=== What the task requires ===
Write the records out exactly as shown. No pictures.

=== Stored data ===
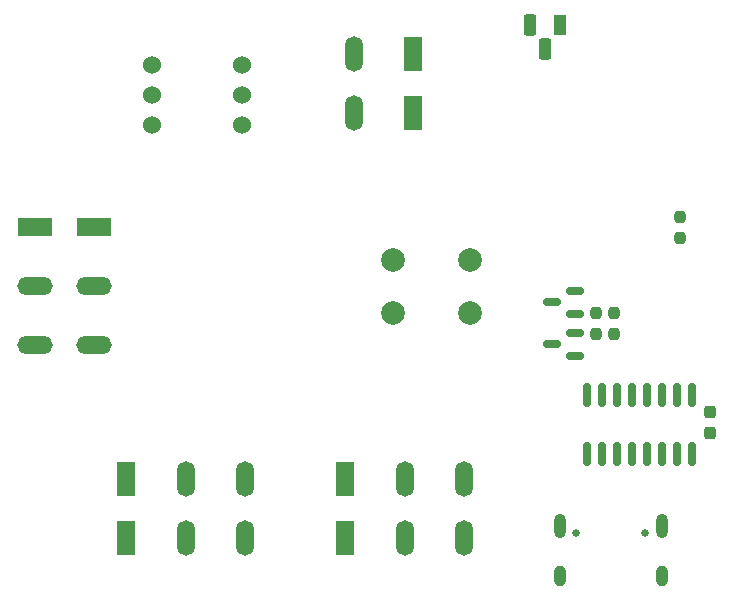
<source format=gbs>
G04 #@! TF.GenerationSoftware,KiCad,Pcbnew,7.0.10*
G04 #@! TF.CreationDate,2024-02-23T22:27:58+01:00*
G04 #@! TF.ProjectId,WLED_Controller,574c4544-5f43-46f6-9e74-726f6c6c6572,rev?*
G04 #@! TF.SameCoordinates,Original*
G04 #@! TF.FileFunction,Soldermask,Bot*
G04 #@! TF.FilePolarity,Negative*
%FSLAX46Y46*%
G04 Gerber Fmt 4.6, Leading zero omitted, Abs format (unit mm)*
G04 Created by KiCad (PCBNEW 7.0.10) date 2024-02-23 22:27:58*
%MOMM*%
%LPD*%
G01*
G04 APERTURE LIST*
G04 Aperture macros list*
%AMRoundRect*
0 Rectangle with rounded corners*
0 $1 Rounding radius*
0 $2 $3 $4 $5 $6 $7 $8 $9 X,Y pos of 4 corners*
0 Add a 4 corners polygon primitive as box body*
4,1,4,$2,$3,$4,$5,$6,$7,$8,$9,$2,$3,0*
0 Add four circle primitives for the rounded corners*
1,1,$1+$1,$2,$3*
1,1,$1+$1,$4,$5*
1,1,$1+$1,$6,$7*
1,1,$1+$1,$8,$9*
0 Add four rect primitives between the rounded corners*
20,1,$1+$1,$2,$3,$4,$5,0*
20,1,$1+$1,$4,$5,$6,$7,0*
20,1,$1+$1,$6,$7,$8,$9,0*
20,1,$1+$1,$8,$9,$2,$3,0*%
G04 Aperture macros list end*
%ADD10R,1.500000X3.000000*%
%ADD11O,1.500000X3.000000*%
%ADD12C,2.000000*%
%ADD13R,3.000000X1.500000*%
%ADD14O,3.000000X1.500000*%
%ADD15R,1.100000X1.800000*%
%ADD16RoundRect,0.275000X0.275000X0.625000X-0.275000X0.625000X-0.275000X-0.625000X0.275000X-0.625000X0*%
%ADD17C,0.650000*%
%ADD18O,1.000000X2.100000*%
%ADD19O,1.000000X1.800000*%
%ADD20C,1.524000*%
%ADD21RoundRect,0.237500X-0.237500X0.250000X-0.237500X-0.250000X0.237500X-0.250000X0.237500X0.250000X0*%
%ADD22RoundRect,0.150000X0.150000X-0.825000X0.150000X0.825000X-0.150000X0.825000X-0.150000X-0.825000X0*%
%ADD23RoundRect,0.150000X0.587500X0.150000X-0.587500X0.150000X-0.587500X-0.150000X0.587500X-0.150000X0*%
%ADD24RoundRect,0.237500X0.237500X-0.250000X0.237500X0.250000X-0.237500X0.250000X-0.237500X-0.250000X0*%
%ADD25RoundRect,0.237500X-0.237500X0.300000X-0.237500X-0.300000X0.237500X-0.300000X0.237500X0.300000X0*%
G04 APERTURE END LIST*
D10*
X36576000Y40640000D03*
X36576000Y45640000D03*
D11*
X31576000Y40640000D03*
X31576000Y45640000D03*
D10*
X30894000Y9652000D03*
X30894000Y4652000D03*
D11*
X35894000Y9652000D03*
X35894000Y4652000D03*
X40894000Y9652000D03*
X40894000Y4652000D03*
D12*
X34902000Y28194000D03*
X41402000Y28194000D03*
X34902000Y23694000D03*
X41402000Y23694000D03*
D10*
X12352000Y9652000D03*
X12352000Y4652000D03*
D11*
X17352000Y9652000D03*
X17352000Y4652000D03*
X22352000Y9652000D03*
X22352000Y4652000D03*
D13*
X9620000Y31058000D03*
X4620000Y31058000D03*
D14*
X9620000Y26058000D03*
X4620000Y26058000D03*
X9620000Y21058000D03*
X4620000Y21058000D03*
D15*
X49022000Y48152000D03*
D16*
X47752000Y46082000D03*
X46482000Y48152000D03*
D17*
X50450000Y5145000D03*
X56230000Y5145000D03*
D18*
X49020000Y5665000D03*
D19*
X49020000Y1465000D03*
D18*
X57660000Y5665000D03*
D19*
X57660000Y1465000D03*
D20*
X14478000Y44704000D03*
X14478000Y42164000D03*
X14478000Y39624000D03*
X22098000Y39624000D03*
X22098000Y42164000D03*
X22098000Y44704000D03*
D21*
X52070000Y23772500D03*
X52070000Y21947500D03*
D22*
X60198000Y11814000D03*
X58928000Y11814000D03*
X57658000Y11814000D03*
X56388000Y11814000D03*
X55118000Y11814000D03*
X53848000Y11814000D03*
X52578000Y11814000D03*
X51308000Y11814000D03*
X51308000Y16764000D03*
X52578000Y16764000D03*
X53848000Y16764000D03*
X55118000Y16764000D03*
X56388000Y16764000D03*
X57658000Y16764000D03*
X58928000Y16764000D03*
X60198000Y16764000D03*
D23*
X50292000Y22032000D03*
X50292000Y20132000D03*
X48417000Y21082000D03*
D24*
X53594000Y21947500D03*
X53594000Y23772500D03*
D23*
X50292000Y25588000D03*
X50292000Y23688000D03*
X48417000Y24638000D03*
D25*
X61722000Y15340500D03*
X61722000Y13615500D03*
D24*
X59182000Y30075500D03*
X59182000Y31900500D03*
M02*

</source>
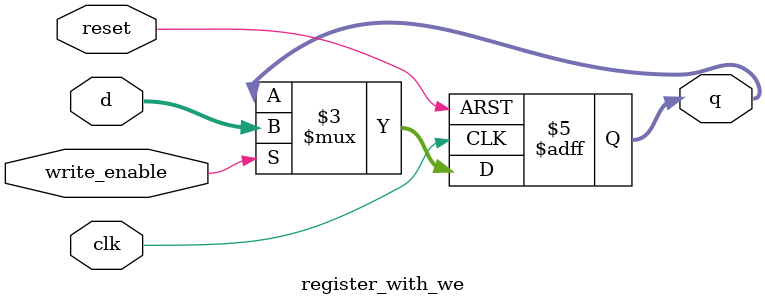
<source format=v>
`timescale 1ns/10ps
module register_with_we (
    input wire clk,             // Clock signal
    input wire reset,           // Reset signal (active high)
    input wire write_enable,    // Write enable signal
    input wire [63:0] d,        // Data input
    output reg [63:0] q         // Data output
);

    // Sequential logic: Write data on rising clock edge if write_enable is high
    always @(posedge clk or negedge reset) begin
        if (!reset) begin
            q <= 64'b0;         // Reset the register to 0
        end else if (write_enable) begin
            q <= d;             // Update the register value with input data
        end
    end

endmodule

</source>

=== Written response ===
<source format=gbs>
G04 #@! TF.GenerationSoftware,KiCad,Pcbnew,7.0.10*
G04 #@! TF.CreationDate,2024-02-23T22:27:58+01:00*
G04 #@! TF.ProjectId,WLED_Controller,574c4544-5f43-46f6-9e74-726f6c6c6572,rev?*
G04 #@! TF.SameCoordinates,Original*
G04 #@! TF.FileFunction,Soldermask,Bot*
G04 #@! TF.FilePolarity,Negative*
%FSLAX46Y46*%
G04 Gerber Fmt 4.6, Leading zero omitted, Abs format (unit mm)*
G04 Created by KiCad (PCBNEW 7.0.10) date 2024-02-23 22:27:58*
%MOMM*%
%LPD*%
G01*
G04 APERTURE LIST*
G04 Aperture macros list*
%AMRoundRect*
0 Rectangle with rounded corners*
0 $1 Rounding radius*
0 $2 $3 $4 $5 $6 $7 $8 $9 X,Y pos of 4 corners*
0 Add a 4 corners polygon primitive as box body*
4,1,4,$2,$3,$4,$5,$6,$7,$8,$9,$2,$3,0*
0 Add four circle primitives for the rounded corners*
1,1,$1+$1,$2,$3*
1,1,$1+$1,$4,$5*
1,1,$1+$1,$6,$7*
1,1,$1+$1,$8,$9*
0 Add four rect primitives between the rounded corners*
20,1,$1+$1,$2,$3,$4,$5,0*
20,1,$1+$1,$4,$5,$6,$7,0*
20,1,$1+$1,$6,$7,$8,$9,0*
20,1,$1+$1,$8,$9,$2,$3,0*%
G04 Aperture macros list end*
%ADD10R,1.500000X3.000000*%
%ADD11O,1.500000X3.000000*%
%ADD12C,2.000000*%
%ADD13R,3.000000X1.500000*%
%ADD14O,3.000000X1.500000*%
%ADD15R,1.100000X1.800000*%
%ADD16RoundRect,0.275000X0.275000X0.625000X-0.275000X0.625000X-0.275000X-0.625000X0.275000X-0.625000X0*%
%ADD17C,0.650000*%
%ADD18O,1.000000X2.100000*%
%ADD19O,1.000000X1.800000*%
%ADD20C,1.524000*%
%ADD21RoundRect,0.237500X-0.237500X0.250000X-0.237500X-0.250000X0.237500X-0.250000X0.237500X0.250000X0*%
%ADD22RoundRect,0.150000X0.150000X-0.825000X0.150000X0.825000X-0.150000X0.825000X-0.150000X-0.825000X0*%
%ADD23RoundRect,0.150000X0.587500X0.150000X-0.587500X0.150000X-0.587500X-0.150000X0.587500X-0.150000X0*%
%ADD24RoundRect,0.237500X0.237500X-0.250000X0.237500X0.250000X-0.237500X0.250000X-0.237500X-0.250000X0*%
%ADD25RoundRect,0.237500X-0.237500X0.300000X-0.237500X-0.300000X0.237500X-0.300000X0.237500X0.300000X0*%
G04 APERTURE END LIST*
D10*
X36576000Y40640000D03*
X36576000Y45640000D03*
D11*
X31576000Y40640000D03*
X31576000Y45640000D03*
D10*
X30894000Y9652000D03*
X30894000Y4652000D03*
D11*
X35894000Y9652000D03*
X35894000Y4652000D03*
X40894000Y9652000D03*
X40894000Y4652000D03*
D12*
X34902000Y28194000D03*
X41402000Y28194000D03*
X34902000Y23694000D03*
X41402000Y23694000D03*
D10*
X12352000Y9652000D03*
X12352000Y4652000D03*
D11*
X17352000Y9652000D03*
X17352000Y4652000D03*
X22352000Y9652000D03*
X22352000Y4652000D03*
D13*
X9620000Y31058000D03*
X4620000Y31058000D03*
D14*
X9620000Y26058000D03*
X4620000Y26058000D03*
X9620000Y21058000D03*
X4620000Y21058000D03*
D15*
X49022000Y48152000D03*
D16*
X47752000Y46082000D03*
X46482000Y48152000D03*
D17*
X50450000Y5145000D03*
X56230000Y5145000D03*
D18*
X49020000Y5665000D03*
D19*
X49020000Y1465000D03*
D18*
X57660000Y5665000D03*
D19*
X57660000Y1465000D03*
D20*
X14478000Y44704000D03*
X14478000Y42164000D03*
X14478000Y39624000D03*
X22098000Y39624000D03*
X22098000Y42164000D03*
X22098000Y44704000D03*
D21*
X52070000Y23772500D03*
X52070000Y21947500D03*
D22*
X60198000Y11814000D03*
X58928000Y11814000D03*
X57658000Y11814000D03*
X56388000Y11814000D03*
X55118000Y11814000D03*
X53848000Y11814000D03*
X52578000Y11814000D03*
X51308000Y11814000D03*
X51308000Y16764000D03*
X52578000Y16764000D03*
X53848000Y16764000D03*
X55118000Y16764000D03*
X56388000Y16764000D03*
X57658000Y16764000D03*
X58928000Y16764000D03*
X60198000Y16764000D03*
D23*
X50292000Y22032000D03*
X50292000Y20132000D03*
X48417000Y21082000D03*
D24*
X53594000Y21947500D03*
X53594000Y23772500D03*
D23*
X50292000Y25588000D03*
X50292000Y23688000D03*
X48417000Y24638000D03*
D25*
X61722000Y15340500D03*
X61722000Y13615500D03*
D24*
X59182000Y30075500D03*
X59182000Y31900500D03*
M02*

</source>
<source format=v>
`timescale 1ns/10ps
module register_with_we (
    input wire clk,             // Clock signal
    input wire reset,           // Reset signal (active high)
    input wire write_enable,    // Write enable signal
    input wire [63:0] d,        // Data input
    output reg [63:0] q         // Data output
);

    // Sequential logic: Write data on rising clock edge if write_enable is high
    always @(posedge clk or negedge reset) begin
        if (!reset) begin
            q <= 64'b0;         // Reset the register to 0
        end else if (write_enable) begin
            q <= d;             // Update the register value with input data
        end
    end

endmodule

</source>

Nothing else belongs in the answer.